§ TASK BRIEF
List every expression of time in the profile of Troy Axelrod below, quoting each one.
┌─ DOCUMENT SEGMENT
Troy Axelrod brings a unique perspective to art that not many can claim––a nearly three-decade history as a professional architect. One look at his dossier of work, however, and it’s easy to see the profession’s influences.

He seems to see the world through a series of simple forms and geometries that can be thoughtfully manipulated to create a space. He also sees the unbridled beauty in raw, natural elements like cement––materials he developed an appreciation for as an architect––which he incorporates into his pieces.

While he approaches his artwork in a similar fashion as an architectural design––through a series of sketches and models––art gives him the opportunity to bring his concepts to fruition through the deftness of his own hands versus a computer modeling program.

Of course, architecture is still near and dear to Troy’s heart, and he continues to practice, but creating art provides him a novel outlet for expression that he’s intrigued to explore.

Read on to learn more about Troy and what he’s planning to unveil at the Celebration of Fine Art this year.

Troy Axelrod at work           Troy axelrod artwork         troy axelrod artwork

How long have you been creating artwork?

I have been creating quasi-artwork for the last several years. For the most part, these have simply been ideas that come to my mind and interest me but have always remained a bit fragmented. It wasn’t until the last couple of years that I began exploring and refining these ideas and transferring them into model form to develop them further.
└─
┌─ RECORDED DATA
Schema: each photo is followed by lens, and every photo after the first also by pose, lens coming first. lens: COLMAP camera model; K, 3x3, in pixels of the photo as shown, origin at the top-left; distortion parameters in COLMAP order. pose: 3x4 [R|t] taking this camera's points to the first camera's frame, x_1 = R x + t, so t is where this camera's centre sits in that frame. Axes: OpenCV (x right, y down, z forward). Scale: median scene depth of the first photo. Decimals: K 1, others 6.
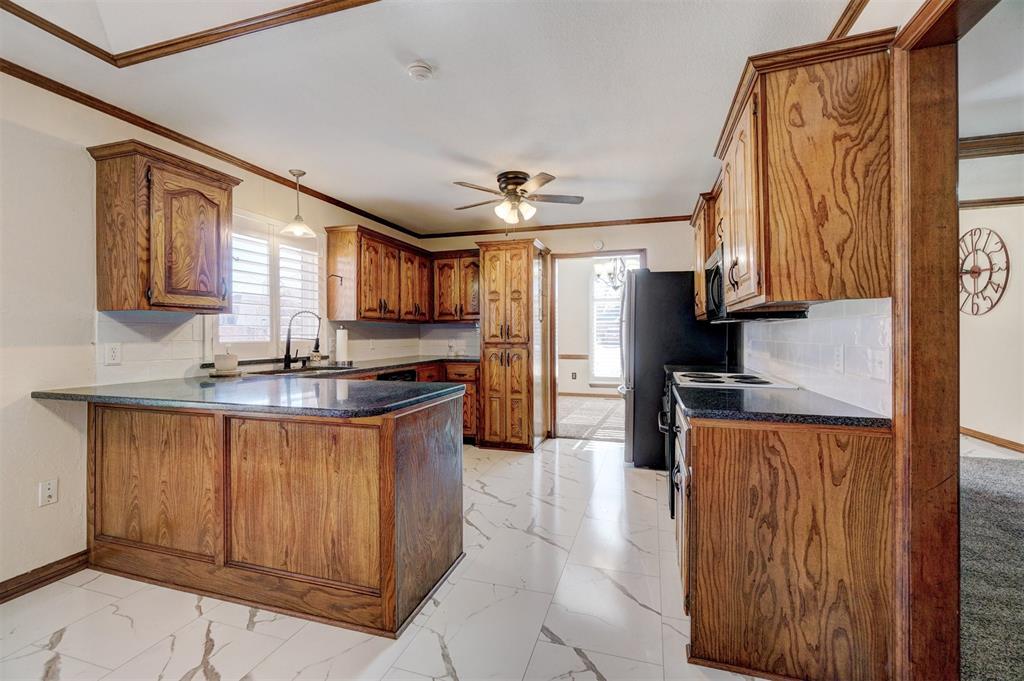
lens RADIAL K [[441.8, 0, 513.5], [0, 441.8, 332.7], [0, 0, 1]] dist [-0.002914, 0.000036]
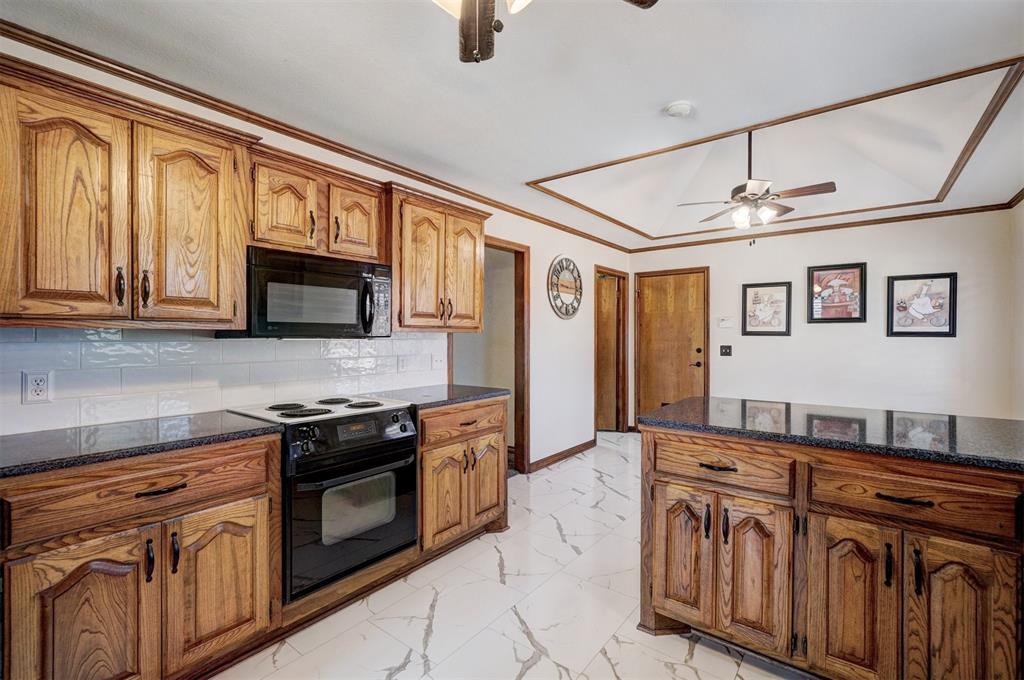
lens RADIAL K [[453.9, 0, 513.3], [0, 453.9, 336.8], [0, 0, 1]] dist [-0.000175, 0.000914]
pose [[-0.936481, 0.002113, 0.350711, -0.112751], [0.001708, 0.999997, -0.001464, -0.018246], [-0.350713, -0.000772, -0.936483, 1.113881]]
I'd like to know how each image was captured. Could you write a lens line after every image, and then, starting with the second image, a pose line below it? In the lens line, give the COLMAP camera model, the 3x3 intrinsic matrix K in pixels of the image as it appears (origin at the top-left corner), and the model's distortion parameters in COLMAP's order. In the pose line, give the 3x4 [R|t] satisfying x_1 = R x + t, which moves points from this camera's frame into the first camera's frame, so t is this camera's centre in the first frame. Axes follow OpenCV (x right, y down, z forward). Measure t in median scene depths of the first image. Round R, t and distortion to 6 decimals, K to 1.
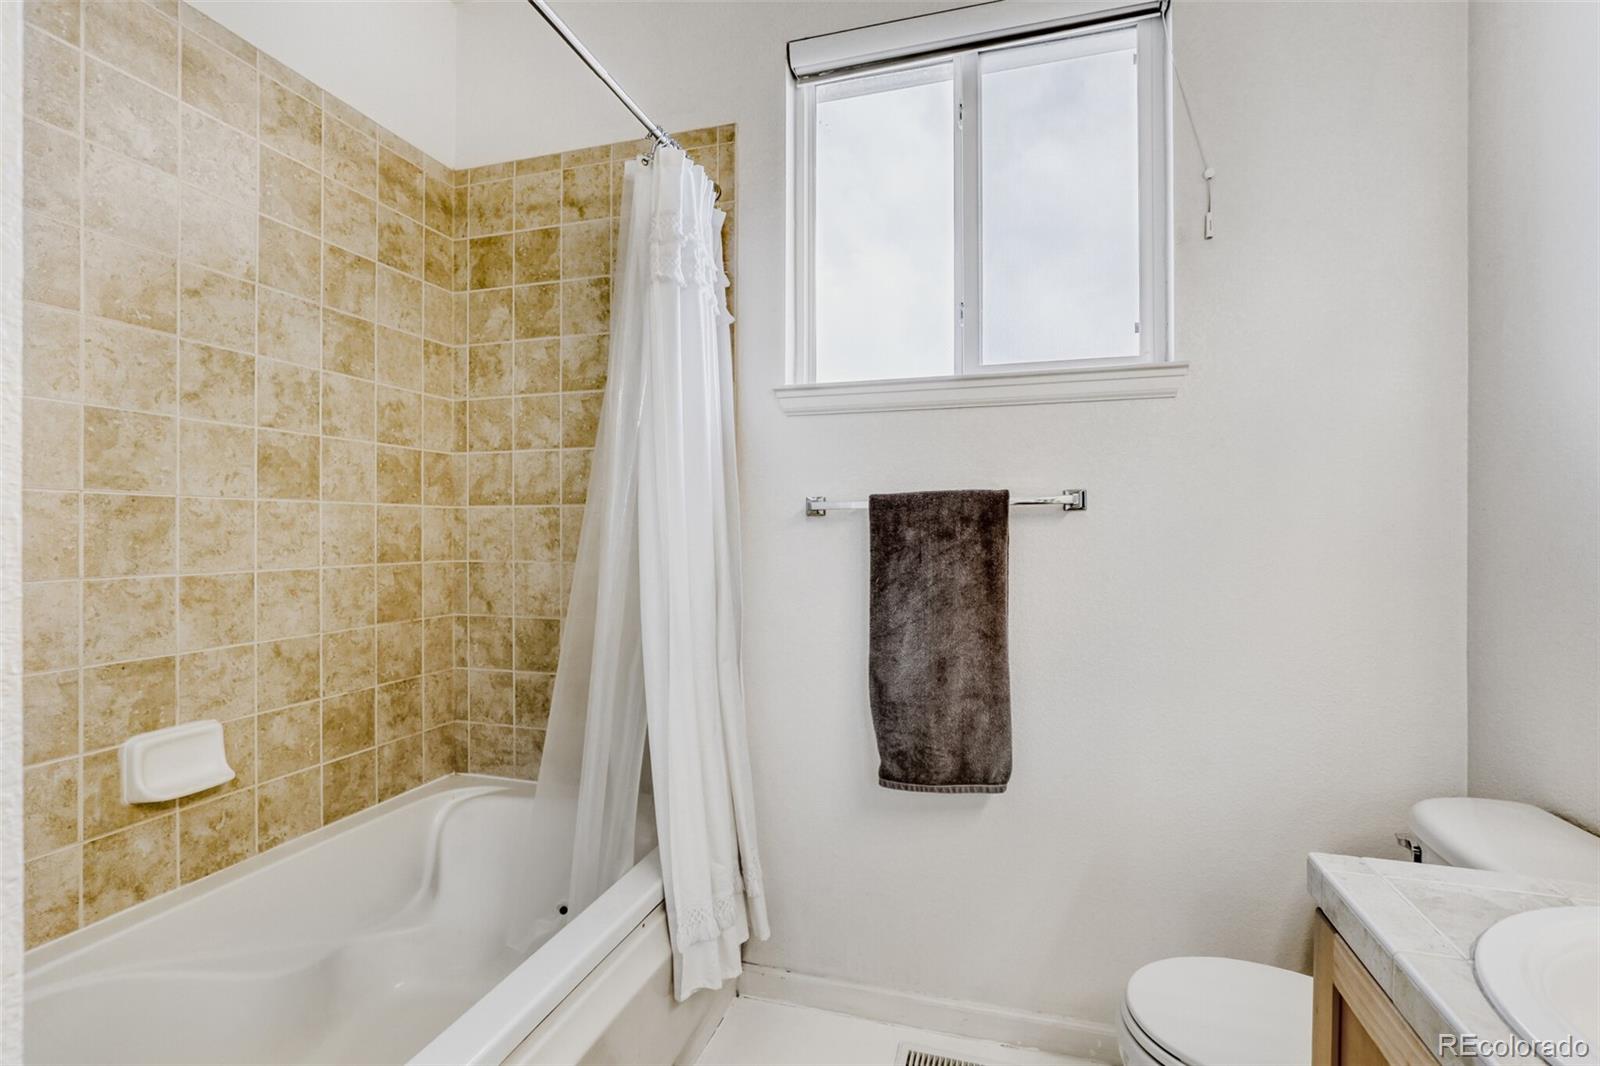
└─
§ TASK RESPONSE
- "a nearly three-decade history"
- "this year"
- "the last several years"
- "the last couple of years"